• LISTA DE TAREAS:
1 > Reproduce del fragmento seleccionado el tramo que va desde "De poco sirvieron" hasta "en estas lides.".
2 > Contesta estas preguntas sobre el fragmento seleccionado, una respuesta por línea y con la misma letra.
(a) ¿Qué sirvió de poco, según el fragmento?
(b) ¿Qué había que hacer cada vez que aparecía la comadrona?
(c) ¿A través de qué miraba la comadrona?

• FRAGMENTO SELECCIONADO:
────────────────
De poco sirvieron los cursos de pre parto y esa visión falsamente natural del proceso. En el momento en que las contracciones de tu mujer empezaron a ser más profundas y sostenidas no pudiste hacer nada para mitigar su dolor. Al contrario, tuviste que apartarte cada vez que aparecía la comadrona y te miraba a través de los cristales de sus gafas con esa oblicua ojeada despectiva que indicaba que tú eras un estorbo y ella una persona con experiencia de años en estas lides.
────────────────
• DATOS PROPORCIONADOS:
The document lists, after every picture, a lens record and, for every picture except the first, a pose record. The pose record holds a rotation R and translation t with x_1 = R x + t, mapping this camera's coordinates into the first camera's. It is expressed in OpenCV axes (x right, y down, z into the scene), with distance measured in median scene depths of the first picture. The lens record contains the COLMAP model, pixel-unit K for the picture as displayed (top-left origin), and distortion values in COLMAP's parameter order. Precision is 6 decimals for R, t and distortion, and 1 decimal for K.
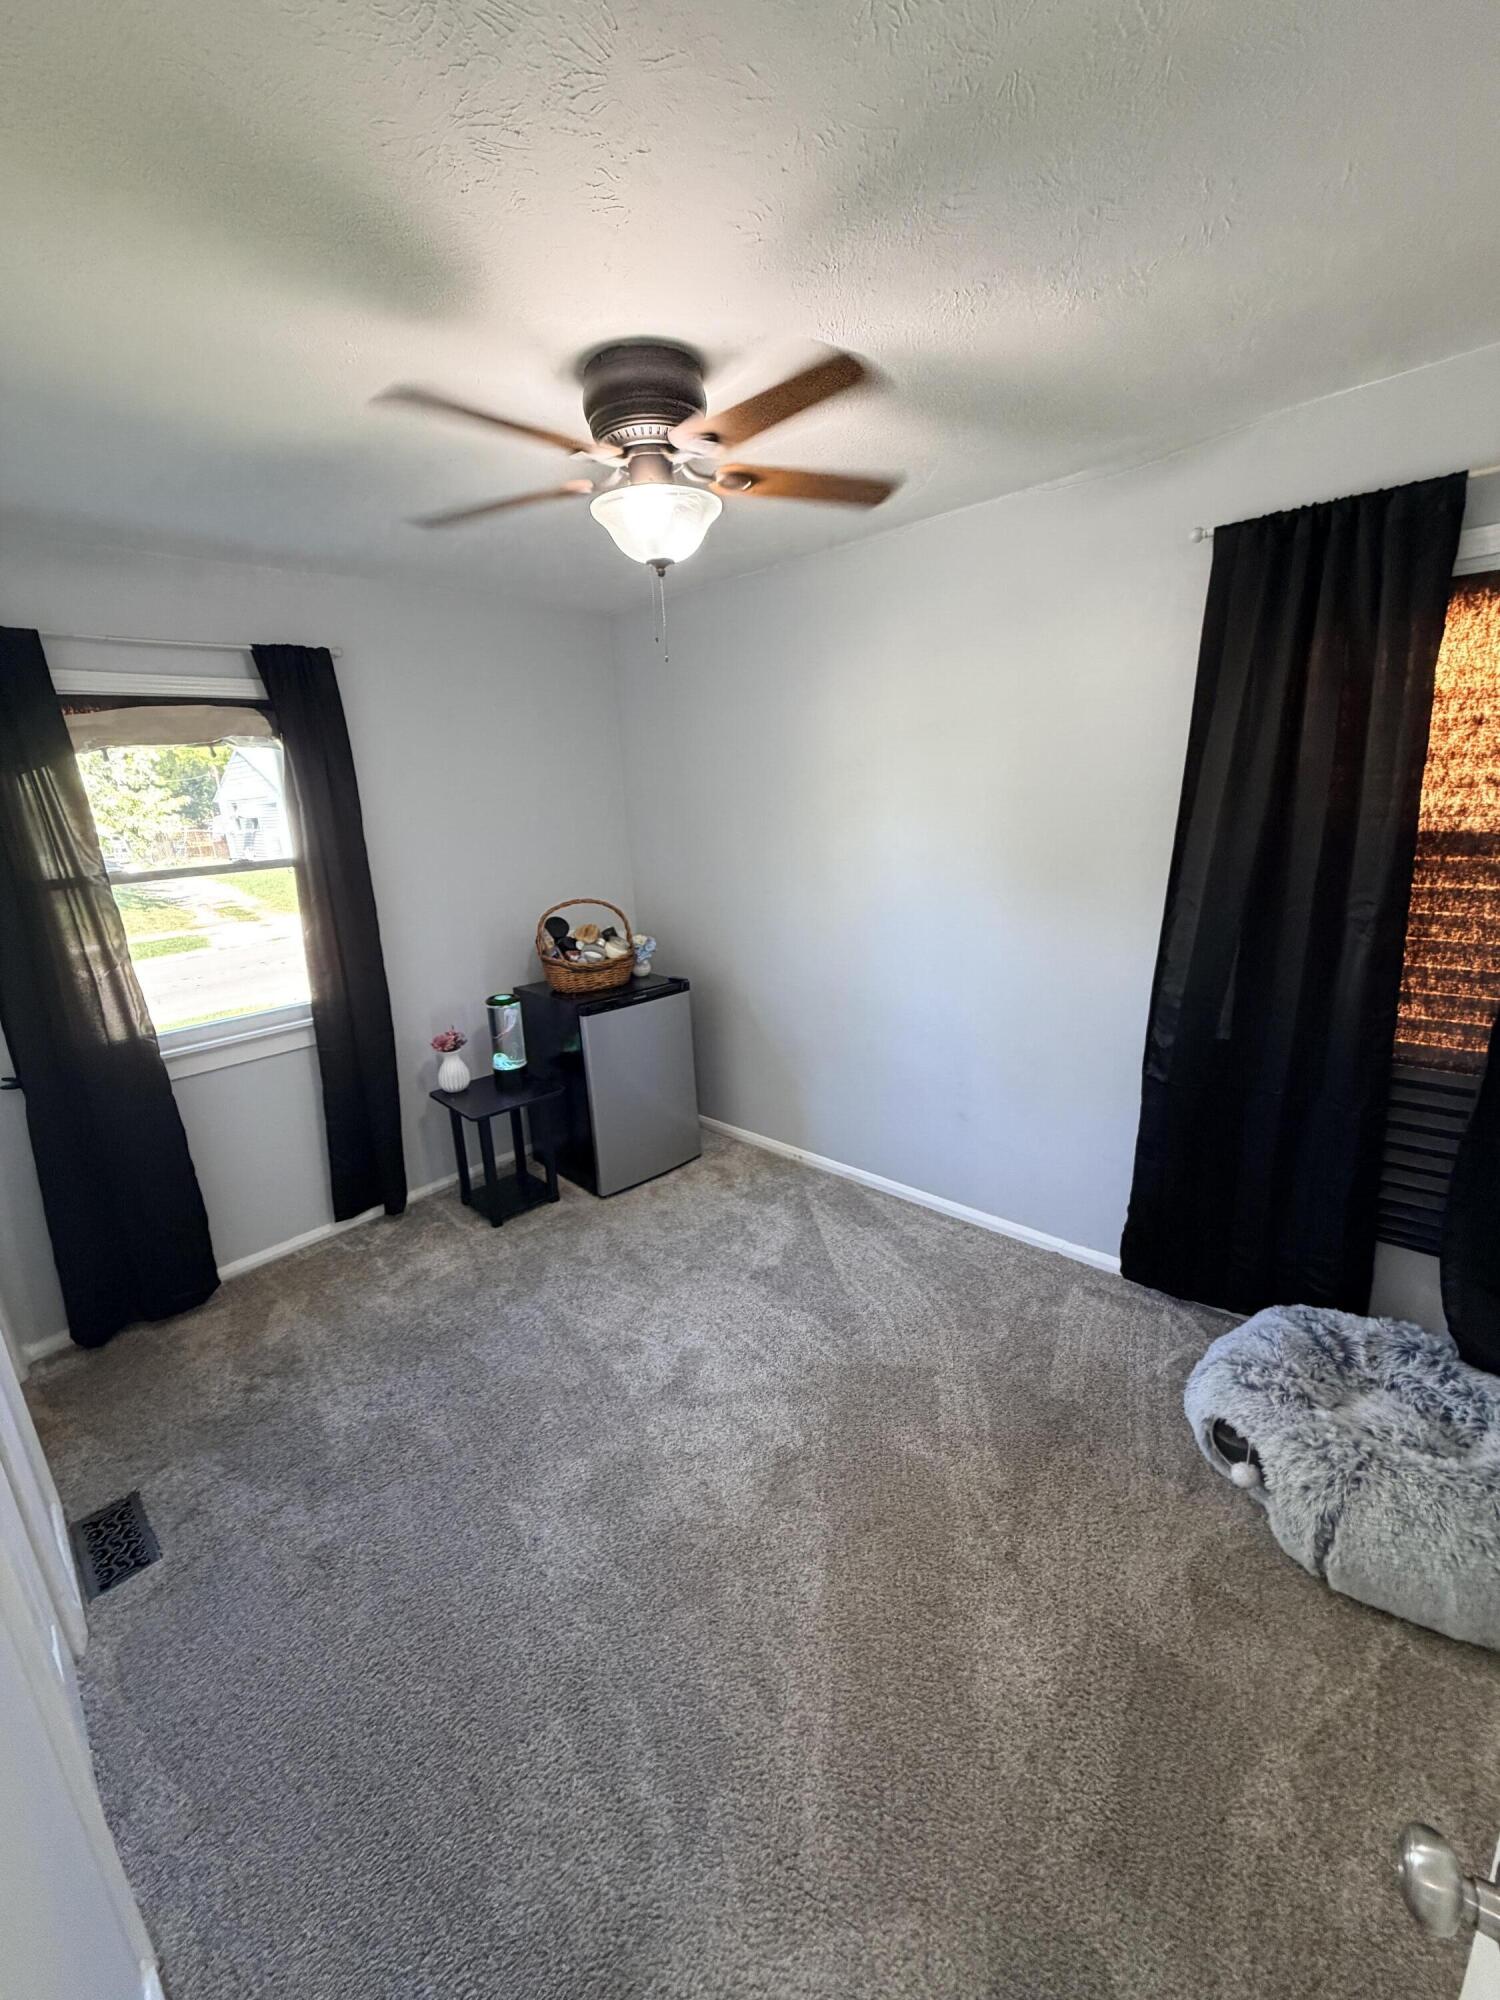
lens RADIAL K [[796.7, 0, 749.2], [0, 796.7, 1001.4], [0, 0, 1]] dist [0.001126, -0.000211]
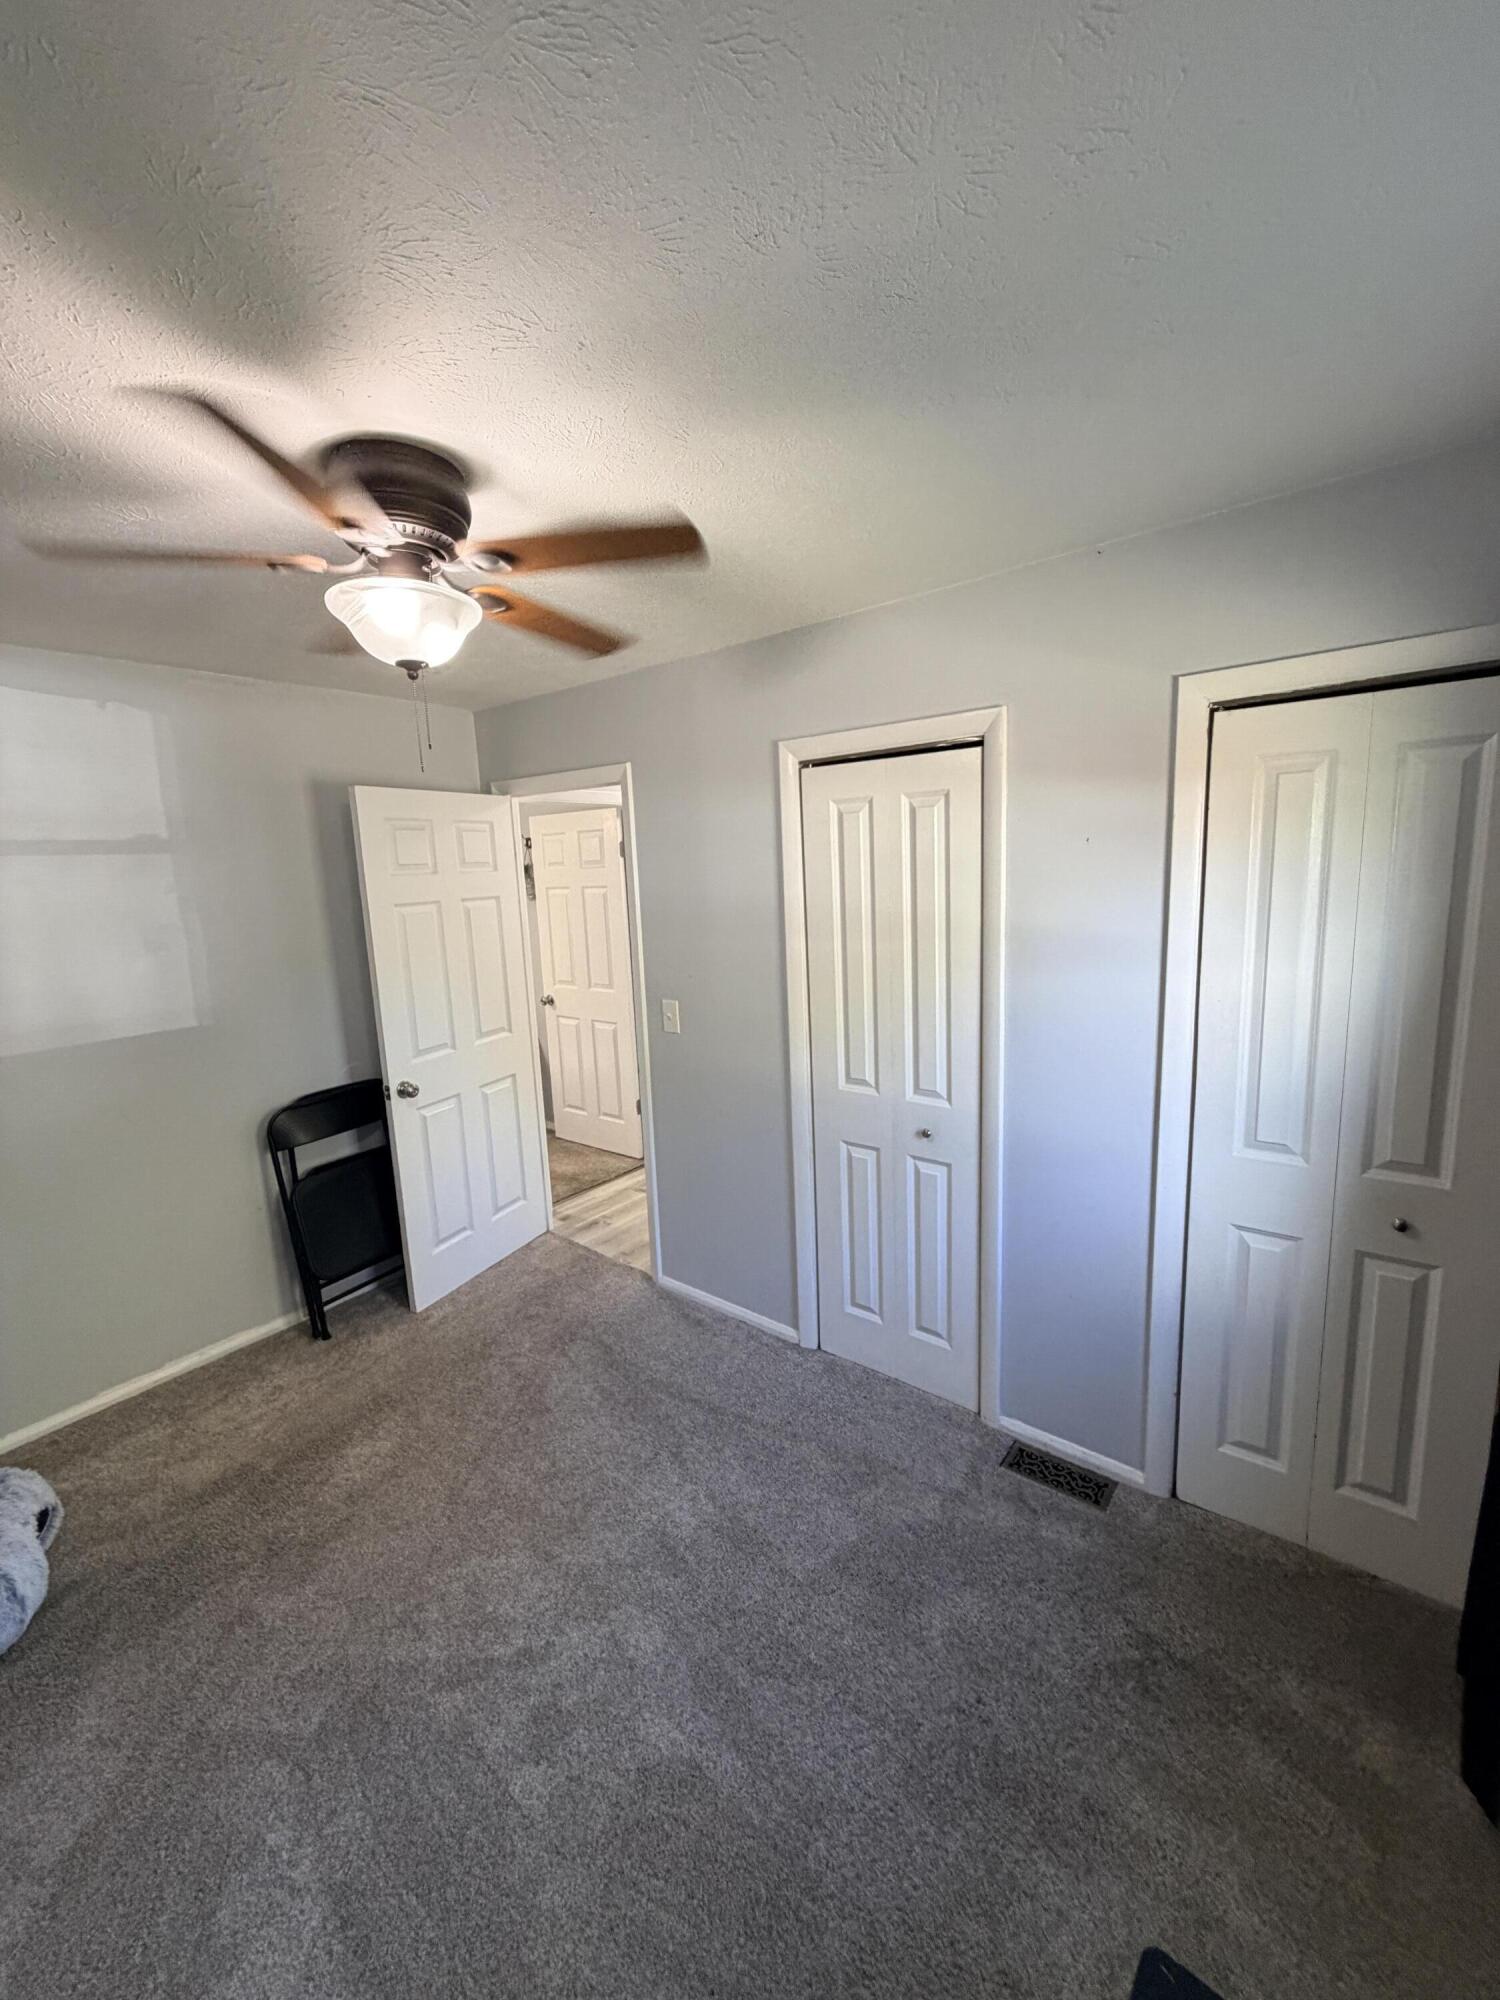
────────────────
• EJERCICIO RESUELTO:
1 >
De poco sirvieron los cursos de pre parto y esa visión falsamente natural del proceso. En el momento en que las contracciones de tu mujer empezaron a ser más profundas y sostenidas no pudiste hacer nada para mitigar su dolor. Al contrario, tuviste que apartarte cada vez que aparecía la comadrona y te miraba a través de los cristales de sus gafas con esa oblicua ojeada despectiva que indicaba que tú eras un estorbo y ella una persona con experiencia de años en estas lides.

2 >
(a) Los cursos de pre parto y esa visión falsamente natural del proceso.
(b) Apartarse.
(c) A través de los cristales de sus gafas.